Exercise brief:
Where the string "строительство" appears in a line of the data, show that line.

Page-level text extractions:
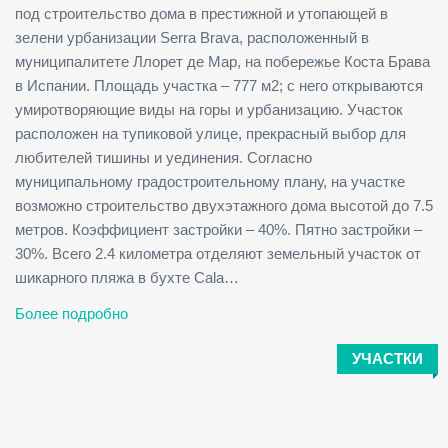
под строительство дома в престижной и утопающей в
зелени урбанизации Serra Brava, расположенный в
муниципалитете Ллорет де Мар, на побережье Коста Брава
в Испании. Площадь участка – 777 м2; с него открываются
умиротворяющие виды на горы и урбанизацию. Участок
расположен на тупиковой улице, прекрасный выбор для
любителей тишины и уединения. Согласно
муниципальному градостроительному плану, на участке
возможно строительство двухэтажного дома высотой до 7.5
метров. Коэффициент застройки – 40%. Пятно застройки –
30%. Всего 2.4 километра отделяют земельный участок от
шикарного пляжа в бухте Cala…
Более подробно
УЧАСТКИ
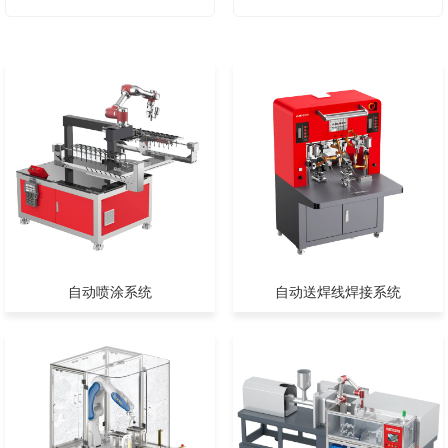
自动喷涂系统
自动送焊线焊接系统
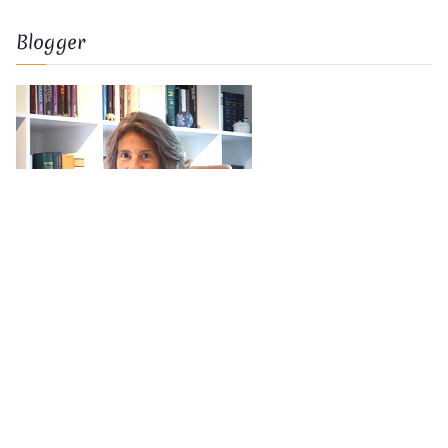
Blogger
Nicoline Eicke
mailto:
nicoline.eicke@magic-soul.de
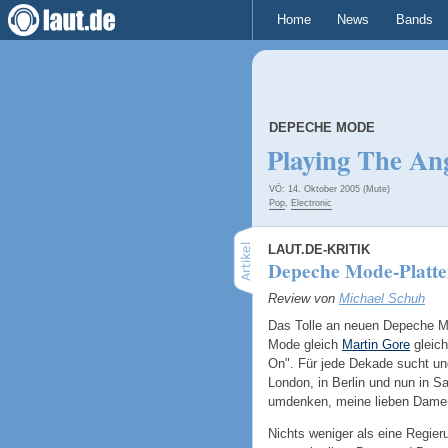
Home
News
Bands
DEPECHE MODE
Playing The An
VÖ: 14. Oktober 2005 (Mute)
Pop
,
Electronic
LAUT.DE-KRITIK
Depeche Mode-Platten
Review von
Michael Schuh
Das Tolle an neuen Depeche Mo
Mode gleich
Martin Gore
gleich
On". Für jede Dekade sucht und
London, in Berlin und nun in S
umdenken, meine lieben Damen
Nichts weniger als eine Regier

Response for this exercise:
под строительство дома в престижной и утопающей в
возможно строительство двухэтажного дома высотой до 7.5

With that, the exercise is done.